22. Structural integrity of additively manufactured polymer materials

    While additive manufacturing of polymers, has become increasingly popular for design studies, rapid prototyping and the production of noncritical spare parts, its application in structurally loaded components is still scarce. One of the reasons for this might be skepticism of engineers due to the lack of knowledge regarding the expected lifetime and reliability as well as knowledge to failure mechanisms. Therefore presented work will be focused on fatigue damage of additively manufactured polymer materials, experimental testing of such materials as well as on numerical modeling of fatigue damage and fatigue crack propagation. This work will be solved in close cooperation with PCCL- Polymer Competence Center in Leoben.

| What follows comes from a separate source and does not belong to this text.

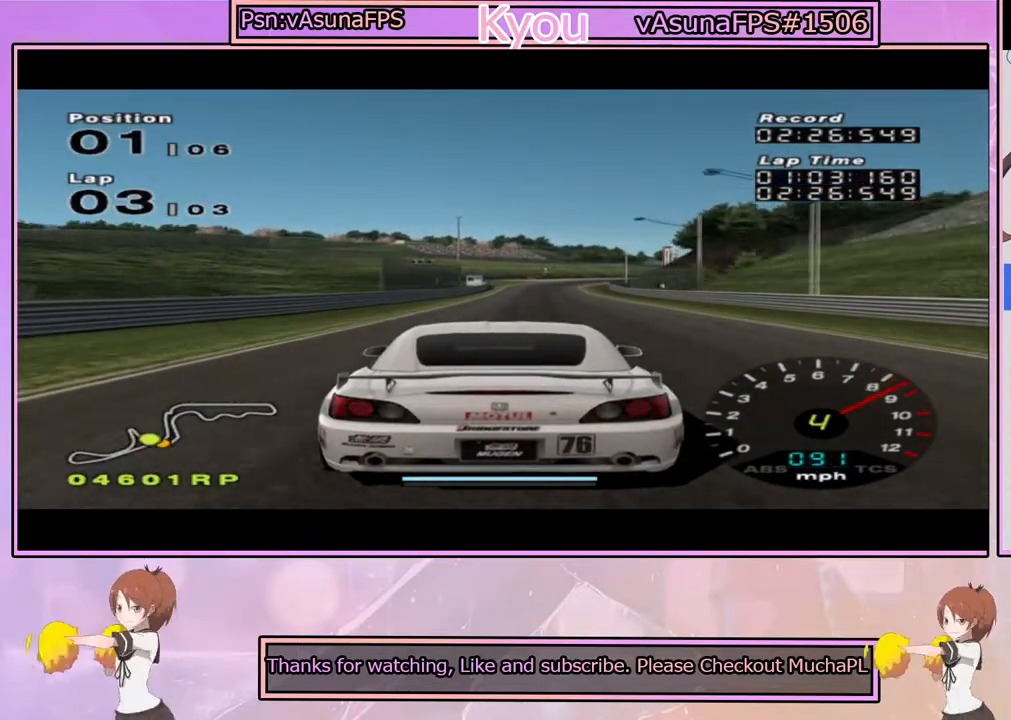
{"buttons": ["CROSS"], "left_stick": "center", "right_stick": "center", "events": []}
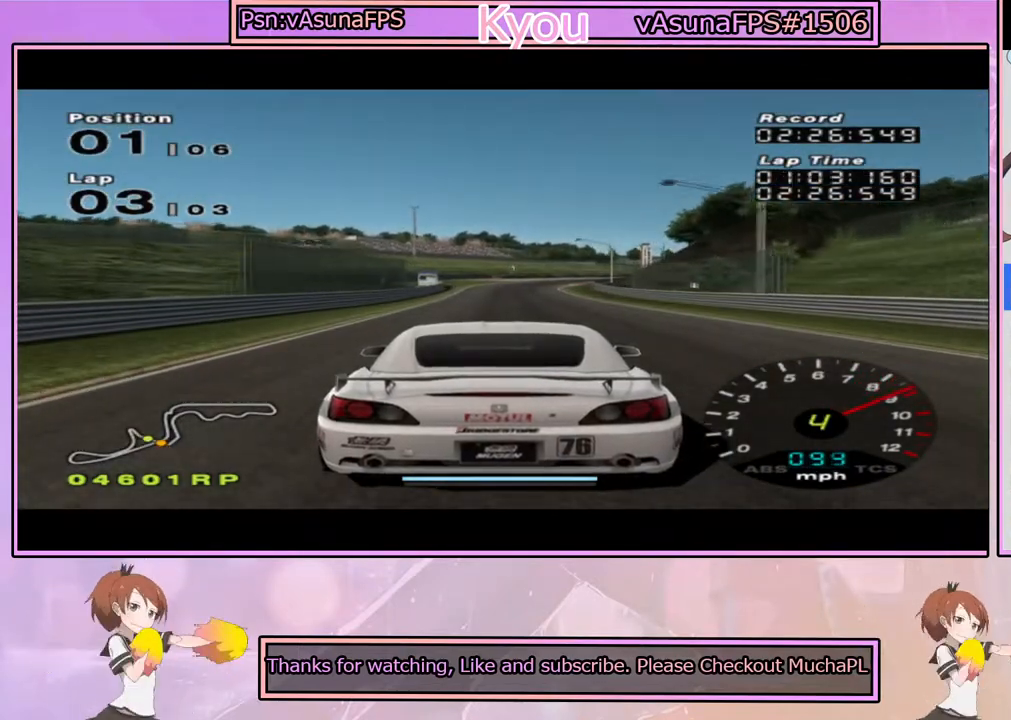
{"buttons": ["CROSS"], "left_stick": "center", "right_stick": "center", "events": []}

    Tutor: Hutař Pavel, prof. Ing., Ph.D.

23. Study of deformation processes at the micro level

    Current cutting-edge applications such as the aerospace industry or medical technologies require materials, that are able to sustain severe conditions of mechanical, thermal and chemical loading. These materials have to be suitable for new types of fabrication methods such as additive manufacturing. Very often, new materials need to be specifically designed and produced for a particular application. For such development, it is necessary to exactly know the material‘s properties at a microscopic level. Nanoindentation is a very suitable method for the analysis of deformation processes at the micro level as it allows to study of such phenomena inside the volume of a few micrometers. One limitation of this method is the complex stress state introduced by the indenter tip, which complicates the resulting analysis. Therefore, it is necessary to complement this method with numerical simulations, that provide information about the stress state inside the analyzed volume. A unique combination of experiments and numerical simulations allows analyzing deformation processes at the micro level and also verification of materials models for numerical simulations, that can be consequently applied on larger scales. During this project, student will focus on the study of deformation processes at the micro level using the combination of nanoindentation experiments and numerical simulations based on the finite element method and advanced theories of plasticity.

    Tutor: Šiška Filip, Ing., Dr.

24. The application of digital image correlation in the determination of residual stresses

    Residual stress is important factor in the design or life assessment of various engineering components. During the determination of residual stresses by the hole-drilling method, the strains around the drilled hole are measured by a strain gauge rosette, which provides information only from a few discrete locations. In contrast, optical methods allow to measure the entire strain field, which has many advantages. The work will be focused on the optical method of digital image correlation and will investigate its applicability in the determination of residual stresses.

    Tutor: Petruška Jindřich, prof. Ing., CSc.

25. Transport of fibrous aerosols in flow with high velocity gradients

    Fibrous aerosol particles exist in the form of asbestos or man-made nanofibres. They can ba produced in biodegradable form as carriers of inhaled therapeuticals. Flow mechanics of such fibres is a complex taskm which has not been mastered so far. Especially transport of fibrous particles in flow with high velocity gradients requires combination of experimental and computational tools. For solution of this topic, the equipment of laboratory of aerosols will be used.

    Tutor: Lízal František, doc. Ing., Ph.D.